[INPUT DATA — start]

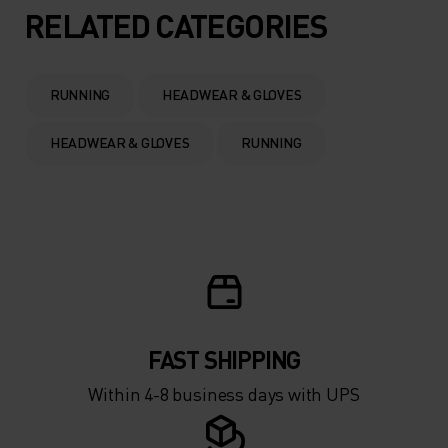
5°
5°
RELATED CATEGORIES
0°
0°
RUNNING
HEADWEAR & GLOVES
-5°
-5°
HEADWEAR & GLOVES
RUNNING
-10°
-10°
-15°
-15°
-20°
-20°
FAST SHIPPING
-25°
-25°
Within 4-8 business days with UPS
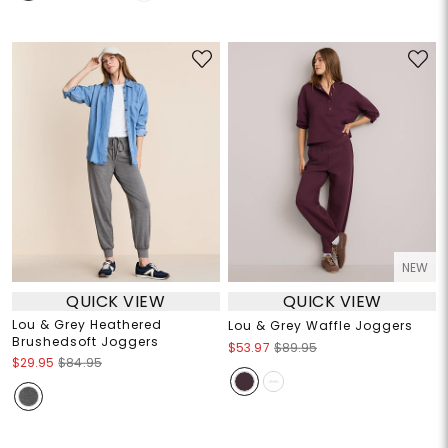
NEW
QUICK VIEW
QUICK VIEW
Lou & Grey Heathered
Lou & Grey Waffle Joggers
Brushedsoft Joggers
$53.97
$89.95
$29.95
$84.95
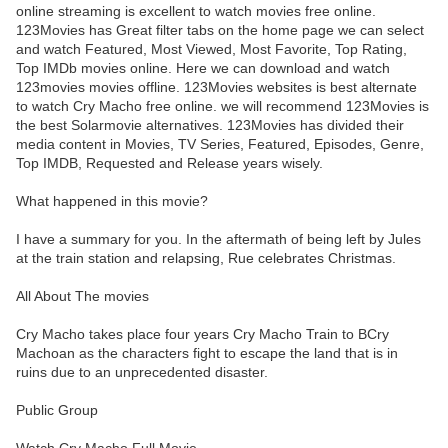
online streaming is excellent to watch movies free online.
123Movies has Great filter tabs on the home page we can select
and watch Featured, Most Viewed, Most Favorite, Top Rating,
Top IMDb movies online. Here we can download and watch
123movies movies offline. 123Movies websites is best alternate
to watch Cry Macho free online. we will recommend 123Movies is
the best Solarmovie alternatives. 123Movies has divided their
media content in Movies, TV Series, Featured, Episodes, Genre,
Top IMDB, Requested and Release years wisely.
What happened in this movie?
I have a summary for you. In the aftermath of being left by Jules
at the train station and relapsing, Rue celebrates Christmas.
All About The movies
Cry Macho takes place four years Cry Macho Train to BCry
Machoan as the characters fight to escape the land that is in
ruins due to an unprecedented disaster.
Public Group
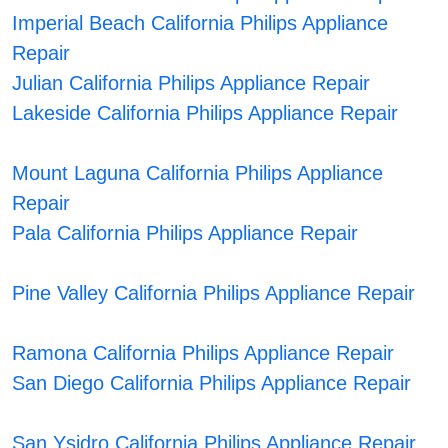
Imperial Beach California Philips Appliance
Repair
Julian California Philips Appliance Repair
Lakeside California Philips Appliance Repair
Mount Laguna California Philips Appliance
Repair
Pala California Philips Appliance Repair
Pine Valley California Philips Appliance Repair
Ramona California Philips Appliance Repair
San Diego California Philips Appliance Repair
San Ysidro California Philips Appliance Repair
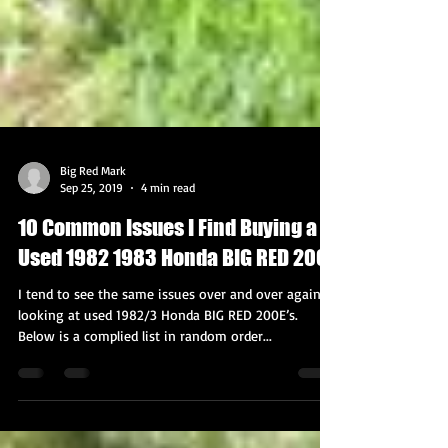
Big Red Mark
Sep 25, 2019
4 min read
10 Common Issues I Find Buying a
Used 1982 1983 Honda BIG RED 200E
I tend to see the same issues over and over again
looking at used 1982/3 Honda BIG RED 200E’s.
Below is a complied list in random order...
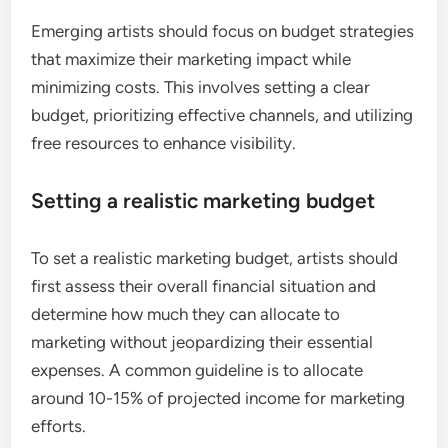
Emerging artists should focus on budget strategies
that maximize their marketing impact while
minimizing costs. This involves setting a clear
budget, prioritizing effective channels, and utilizing
free resources to enhance visibility.
Setting a realistic marketing budget
To set a realistic marketing budget, artists should
first assess their overall financial situation and
determine how much they can allocate to
marketing without jeopardizing their essential
expenses. A common guideline is to allocate
around 10-15% of projected income for marketing
efforts.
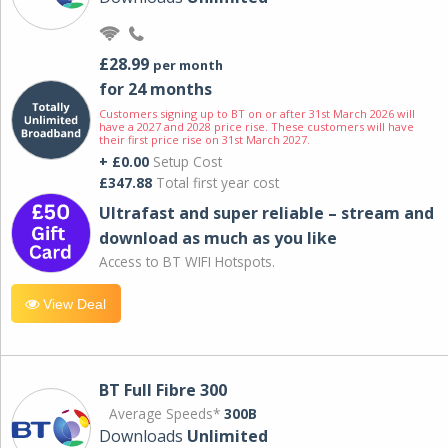
£28.99
per month
for 24 months
Customers signing up to BT on or after 31st March 2026 will
have a 2027 and 2028 price rise. These customers will have
their first price rise on 31st March 2027.
+ £0.00
Setup Cost
£347.88
Total first year cost
Ultrafast and super reliable – stream and
download as much as you like
Access to BT WIFI Hotspots.
View Deal
BT Full Fibre 300
Average Speeds*
300B
Downloads
Unlimited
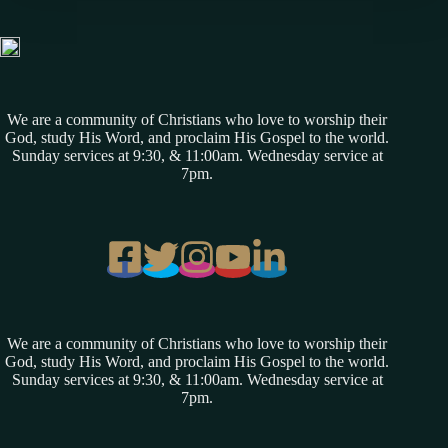
We are a community of Christians who love to worship their
God, study His Word, and proclaim His Gospel to the world.
Sunday services at 9:30, & 11:00am. Wednesday service at
7pm.
We are a community of Christians who love to worship their
God, study His Word, and proclaim His Gospel to the world.
Sunday services at 9:30, & 11:00am. Wednesday service at
7pm.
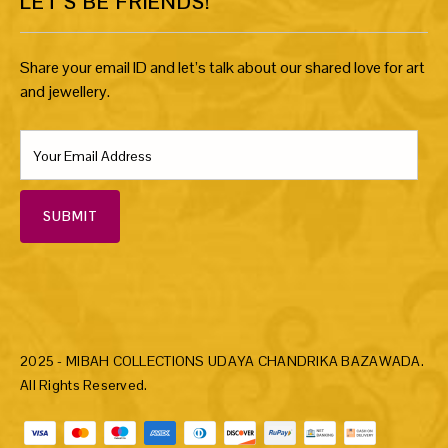
LET’S BE FRIENDS!
Share your email ID and let’s talk about our shared love for art
and jewellery.
SUBMIT
2025 - MIBAH COLLECTIONS UDAYA CHANDRIKA BAZAWADA.
All Rights Reserved.
Payment methods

[INPUT DATA — finish]

• [WHAT IS REQUIRED] Report how many lines in the material above contain the word "allocate". Give only the number.

• [EXERCISE RESULT] 2